Subject: Re: Backup to Tape
To: NetBSD User's Discussion List <netbsd-users@NetBSD.ORG>
From: None <collver1@attbi.com>
List: netbsd-users
Date: 06/19/2003 13:59:12
> The first is the size issue. Note the discrepancy between DL-IV media
> vs. the lowest cost/GB ATA drives. There are several implications and
> alternatives here. Obviously the first issue is that you've practically
> (though not strictly) got to keep your filesystems down below 40 GB if
> you go with DLT IV for backups.
Not so. I regularly back up filesystems that are hundreds of gigabytes in
size. You simply need to use backup software that can have backup objects
span multiple tapes, which is commonplace.
You can also find higher capacity tapes, like LTO.
> However the big kicker is the price of the [S]DLT tape drive. Yes you
> only buy one of those (until it fails), however they're still very
> expensive, especially compared to the infrastructure necessary to
> support ATA drives.
The price difference is less noticable when you buy hard drives that will
last longer than a year, and enclosures to house them in.
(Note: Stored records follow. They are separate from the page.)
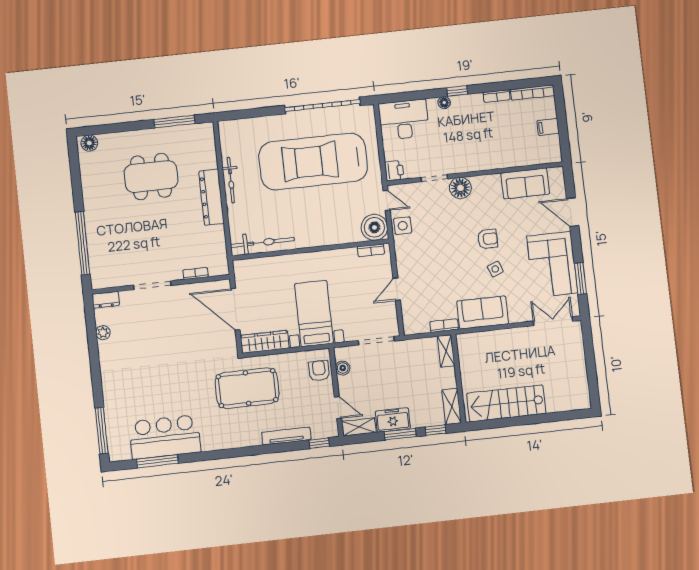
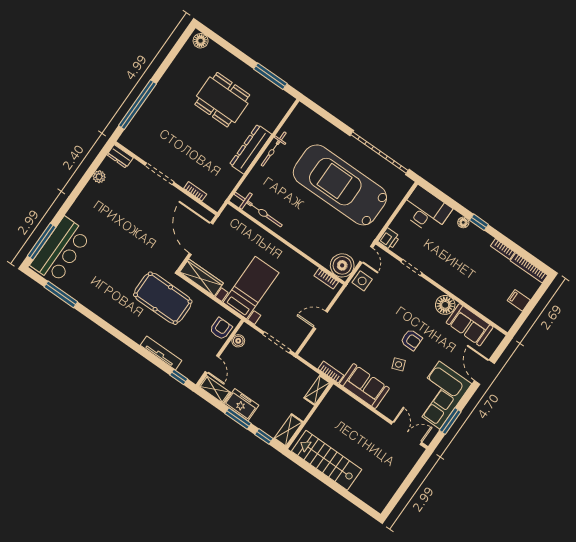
floor lamp: (460, 188) -> (445, 305), moved
bar counter: (165, 437) -> (61, 250), moved, turned 90

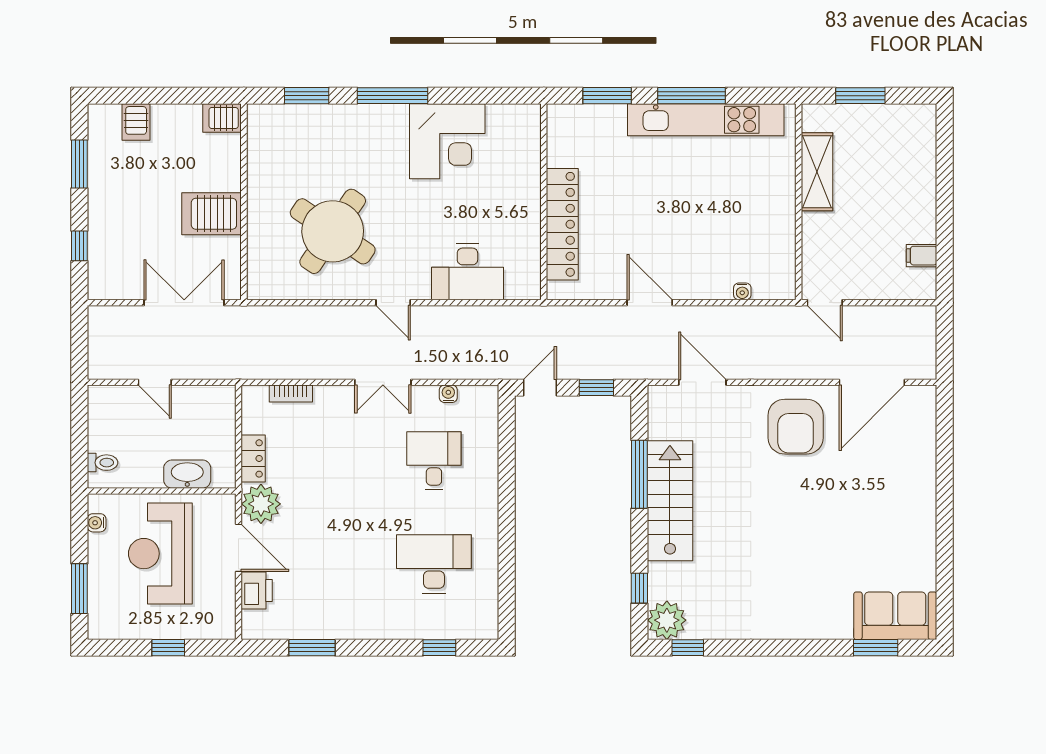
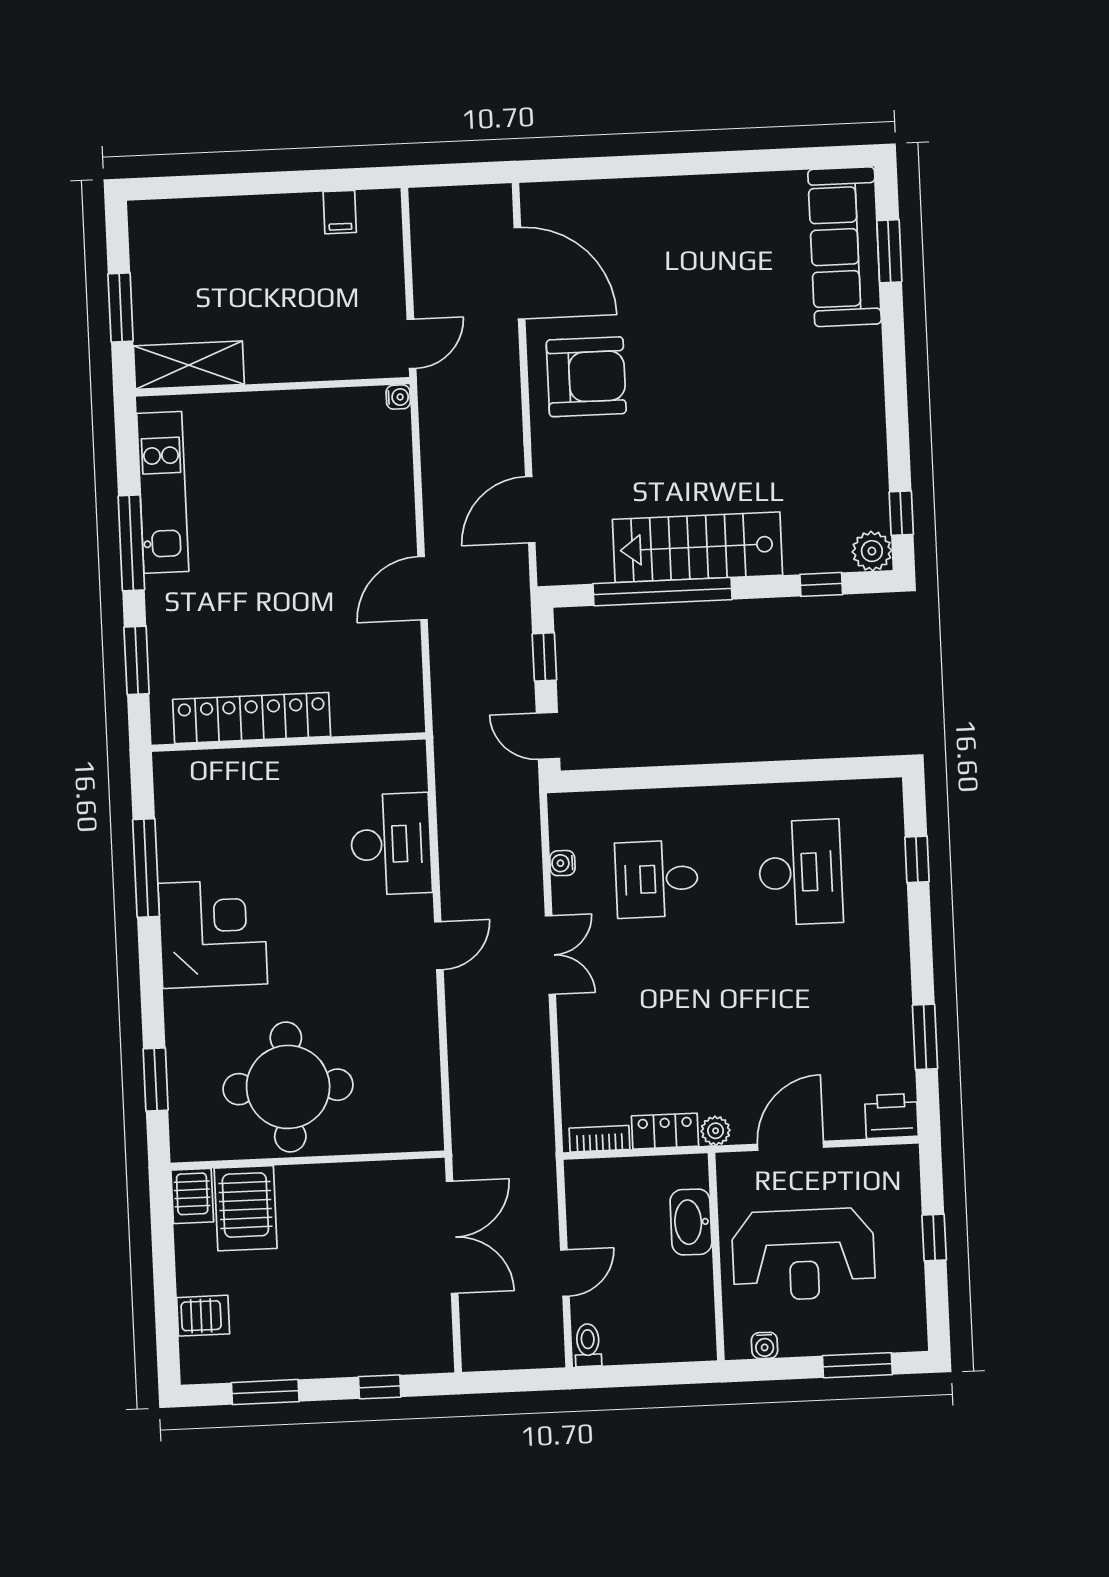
window: (393, 96) -> (146, 868), moved
kitchen unit: (706, 120) -> (163, 492), width x0.73
corner desk: (447, 141) -> (213, 934), moved
shelving: (817, 172) -> (189, 365), moved
server rack: (212, 214) -> (246, 1208), moved
locker: (562, 224) -> (252, 718), moved
round table: (333, 231) -> (288, 1087), moved, turned -34
water cooler: (742, 291) -> (398, 397), moved
double door: (184, 303) -> (452, 1237), swing flipped
bookcase: (291, 393) -> (599, 1139), moved, turned -90
toilet: (102, 463) -> (588, 1345), moved
window: (639, 474) -> (663, 592), width x1.46
plant: (261, 504) -> (716, 1131), width x0.53, depth x0.53
desk: (434, 564) -> (800, 872), turned 180
printer: (257, 591) -> (891, 1116), moved
sofa: (895, 616) -> (845, 247), width x1.36
plant: (667, 620) -> (872, 551), width x0.73, depth x0.73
> Perhaps even more important is the fact that ATA drives are still
> keeping well ahead of tape media in raw capacity per unit and in
> transfer speeds. Think about the relative transfer rates of having one
> DLT or SDLT drive in a tape library vs. having three or four
> simultanously (and much faster) writing ATA drives. Even if you do
> decide to allow your backup data to be compressed and thus have to burn
> a wee bit of CPU to make up for the compression normally done by the
> [S]DLT drive, you still don't have to pay any more (assuming any even
> half-modern CPU and especially not if you only do the same 2:1
> compression a drive can do).
LTO2 provides 20MB/second native, which is about the write speed you get in
the real world from ATA133.
> Now think about this just a wee bit harder: we're equating ATA random
> access high-speed disk drives with tape media! Think of the
> implications!
Typically when you are restoring data, you restore a chunk, for example a
whole filesystem or directory tree. It is common for backup software to be
able to seek to a spot on the tape, and restore the data very quickly.